Outono é a minha estação favorita, então meu coração egoísta acaba acreditando que as coisas serão do meu agrado alguma vez, se um dia chegarei ao lugar que meu marido chega mergulhada em feições relaxadas,ser tratada magicamente com mais gentileza pelo grupo doméstico de mulheres.
Eu sei que a culpa é minha por engravidar de uma menina,a primeira mulher da vila a conceber uma em dez anos,dizem as Madas que isso traz azar .
Como posso pensar em azar quando mentalizo o rostinho redondo e olhos espertos da pequena Astra? Impossível,mas eu jamais questionaria os preceitos de uma Mada, então fico calada.
Daniel finalmente termina e tomba o corpo para o lado,voltando a dormir. Dou um beijo suave em sua testa e aliso os cabelos castanhos,esse homem dorme feito um urso hibernado.
Não me dou o trabalho de colocar o corpete e trançar os cabelos para preparar o café da manhã e em seguida o almoço,Daniel gosta dos meus cabelos presos,mas prefiro ser prática e me arrumar uma hora antes que ele acorde.
Depois de um tempo na cozinha,Astra me faz companhia,os cabelos crespos parecem um furacão e ela tem remela nos olhos. É a filha mais bela que os céus poderiam me dar.
- O que está fazendo mamãe? - Astra levanta os calcanhares para fitar as panelas.
Bato nela com um pano de prato.
- O café primeiro,ursa faminta.
- Este apelido não me ofende sabia? Ursos são bichinhos lindos e fofos. - minha filha se debruça na mesa,pegando um pote de biscoitos de leite - eu queria ser uma ursa.
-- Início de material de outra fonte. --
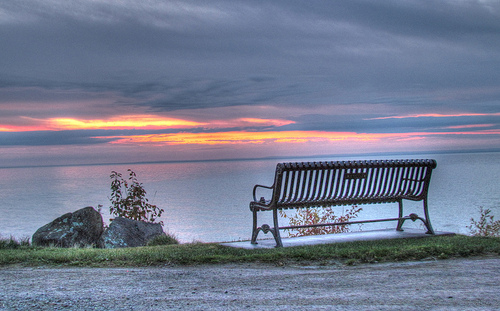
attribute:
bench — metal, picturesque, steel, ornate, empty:
[251, 159, 438, 250]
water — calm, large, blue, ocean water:
[2, 151, 497, 243]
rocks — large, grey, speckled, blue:
[32, 206, 164, 251]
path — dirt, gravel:
[2, 253, 499, 310]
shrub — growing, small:
[279, 205, 364, 239]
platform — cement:
[220, 228, 455, 251]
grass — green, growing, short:
[3, 234, 180, 269]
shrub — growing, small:
[465, 207, 499, 237]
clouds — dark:
[3, 2, 493, 146]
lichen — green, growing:
[103, 223, 130, 249]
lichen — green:
[44, 217, 129, 251]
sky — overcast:
[0, 2, 497, 142]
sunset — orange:
[0, 112, 498, 149]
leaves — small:
[95, 168, 165, 227]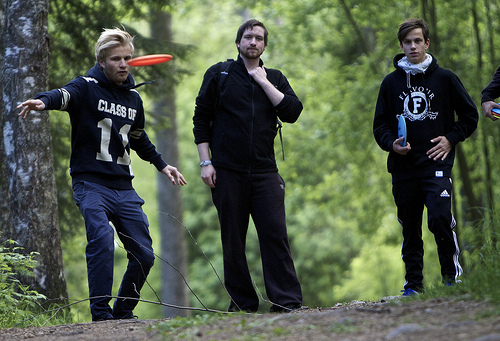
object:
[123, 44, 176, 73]
frisbe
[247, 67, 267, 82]
hand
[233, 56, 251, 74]
collar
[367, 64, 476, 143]
hoodie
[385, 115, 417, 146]
frisbee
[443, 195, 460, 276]
stripe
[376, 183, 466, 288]
pants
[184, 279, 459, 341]
hill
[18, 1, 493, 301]
forest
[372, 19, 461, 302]
players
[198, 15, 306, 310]
man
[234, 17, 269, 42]
hair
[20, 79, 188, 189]
sweatshirt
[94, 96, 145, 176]
class of 11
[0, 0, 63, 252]
tree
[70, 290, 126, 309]
branch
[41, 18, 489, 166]
background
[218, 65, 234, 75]
logo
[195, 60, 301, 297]
outfit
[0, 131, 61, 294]
trunk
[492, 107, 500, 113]
frisbees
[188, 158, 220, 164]
watch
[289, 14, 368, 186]
tree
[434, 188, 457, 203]
adidas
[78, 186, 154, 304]
jeans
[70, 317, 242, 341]
ground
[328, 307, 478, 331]
dirt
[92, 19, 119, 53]
hair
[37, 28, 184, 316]
men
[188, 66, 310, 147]
jacket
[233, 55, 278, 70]
neckline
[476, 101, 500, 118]
hand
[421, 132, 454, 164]
hand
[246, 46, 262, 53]
mouth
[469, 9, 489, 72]
woods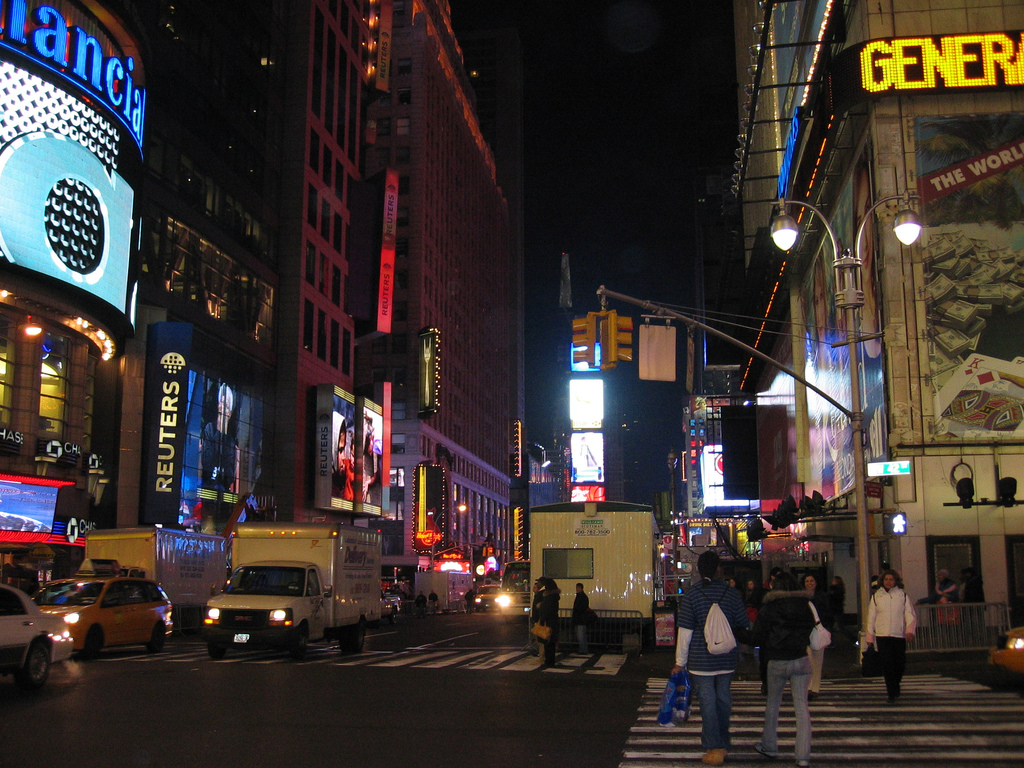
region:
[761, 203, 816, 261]
a light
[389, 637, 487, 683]
the crosswalk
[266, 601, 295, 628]
light on the truck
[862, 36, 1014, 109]
a sign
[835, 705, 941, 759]
white lines in the street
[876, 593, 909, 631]
a white jacket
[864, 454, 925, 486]
a street sign that is green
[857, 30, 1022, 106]
black digital sign with yellow text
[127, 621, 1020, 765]
white lines on the street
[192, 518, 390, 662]
white box truck on the street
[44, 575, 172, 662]
yellow car on the street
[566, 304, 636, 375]
traffic signals hanging above the street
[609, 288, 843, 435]
pole the traffic signals are attached to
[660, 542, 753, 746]
man wearing white backpack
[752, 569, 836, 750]
woman carrying white purse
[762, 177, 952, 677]
silver pole with two street lights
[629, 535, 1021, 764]
People crossing the street.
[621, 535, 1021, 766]
People in a crosswalk.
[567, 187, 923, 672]
Pole with a traffic light and street lights on it.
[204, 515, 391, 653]
A white panel truck.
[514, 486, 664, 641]
A white trailer.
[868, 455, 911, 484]
A green street sign.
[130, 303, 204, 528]
A sign for Reuters.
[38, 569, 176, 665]
A yellow van.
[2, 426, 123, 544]
Multiple signs for Chase bank.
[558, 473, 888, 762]
People walking across the stret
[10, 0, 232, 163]
The sign has blue letters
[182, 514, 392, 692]
The white truck has two headlights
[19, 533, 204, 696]
The taxi cab is yellow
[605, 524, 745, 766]
The person is wearing a white backpack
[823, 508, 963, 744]
The person is wearing a white coat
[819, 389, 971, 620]
The green street sign is on a metal pole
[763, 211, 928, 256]
Street lights on a pole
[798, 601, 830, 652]
A bag on a person's shoulder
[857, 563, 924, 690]
A person in a white coat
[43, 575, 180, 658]
A yellow car on a street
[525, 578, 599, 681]
People standing in a crosswalk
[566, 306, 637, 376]
A yellow painted traffic signal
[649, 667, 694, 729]
A blue bag in a person's hand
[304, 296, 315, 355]
glass window on the building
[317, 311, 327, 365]
glass window on the building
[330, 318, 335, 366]
glass window on the building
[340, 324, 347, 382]
glass window on the building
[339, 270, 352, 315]
glass window on the building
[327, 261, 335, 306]
glass window on the building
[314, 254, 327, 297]
glass window on the building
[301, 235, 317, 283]
glass window on the building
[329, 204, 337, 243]
glass window on the building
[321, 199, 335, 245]
glass window on the building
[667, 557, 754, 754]
A person is standing up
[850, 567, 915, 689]
A person is standing up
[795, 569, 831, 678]
A person is standing up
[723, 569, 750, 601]
A person is standing up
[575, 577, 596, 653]
A person is standing up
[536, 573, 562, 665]
A person is standing up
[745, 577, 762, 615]
A person is standing up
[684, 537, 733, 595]
the head of a man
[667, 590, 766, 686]
the shirt of a man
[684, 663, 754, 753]
the pants of a man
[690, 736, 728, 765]
the shoes of a man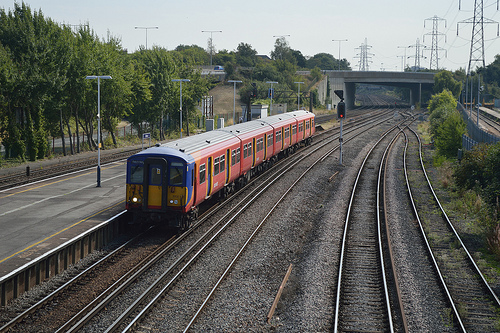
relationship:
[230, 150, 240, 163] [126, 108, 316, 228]
window on train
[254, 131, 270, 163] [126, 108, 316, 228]
window on train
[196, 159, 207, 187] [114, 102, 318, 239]
window on train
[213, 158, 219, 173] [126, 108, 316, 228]
window part of train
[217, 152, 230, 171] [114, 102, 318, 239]
window part of train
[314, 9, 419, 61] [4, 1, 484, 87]
clouds in sky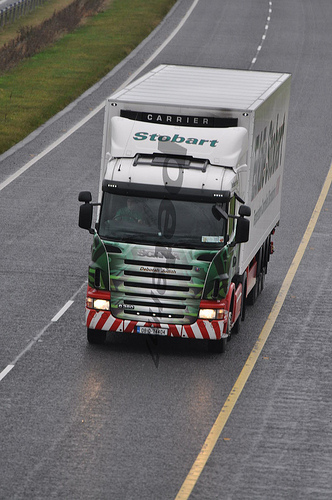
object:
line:
[170, 165, 330, 498]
- Bom, se você fosse um caçador,ursos não pareceriam tão lindos e fofos.
- Ah mamãe,você é realista demais.
Sorrio mesmo de costas para Ast,Daniel diz essa frase com frequência, "você é realista demais Ana" nossa filha pegou a mania como consequência.
Espio a janela rapidamente,folhas alaranjadas caem em câmera lenta no quintal.
Ser realista é uma proteção,dizem os Reverendos,o realismo divino nos afasta de sonhos e desejos vãos.
- Posso levar maçãs hoje? - Ast interrompe meus pensamentos.
- Ah,claro querida,coma assim que chegar lá ou no caminho, você sempre deixa estragar.
- Desculpa,eu me esqueço.
Observo-a de esguelha colocando duas fatias de pão com queijo e geleia dentro da pequena mochila,o leite ainda quente balança na sua pequena garrafa de vidro, diretamente da Joana,a vaca favorita de Ast,minha filha não deixa ninguém tirar leite daquele bicho a não ser ela.
Depois de preparar o lanche,nós duas ficamos jogando conversa fora enquanto Ast toma café, meu marido já me repreendeu por tomar café junto da Ast sem ele,alegou que estávamos desperdiçando tempo.
Obedeci,mas a frustração da minha menina amoleceu minha disciplina, então sempre dou um jeito de conversarmos enquanto eu faço as coisas na cozinha.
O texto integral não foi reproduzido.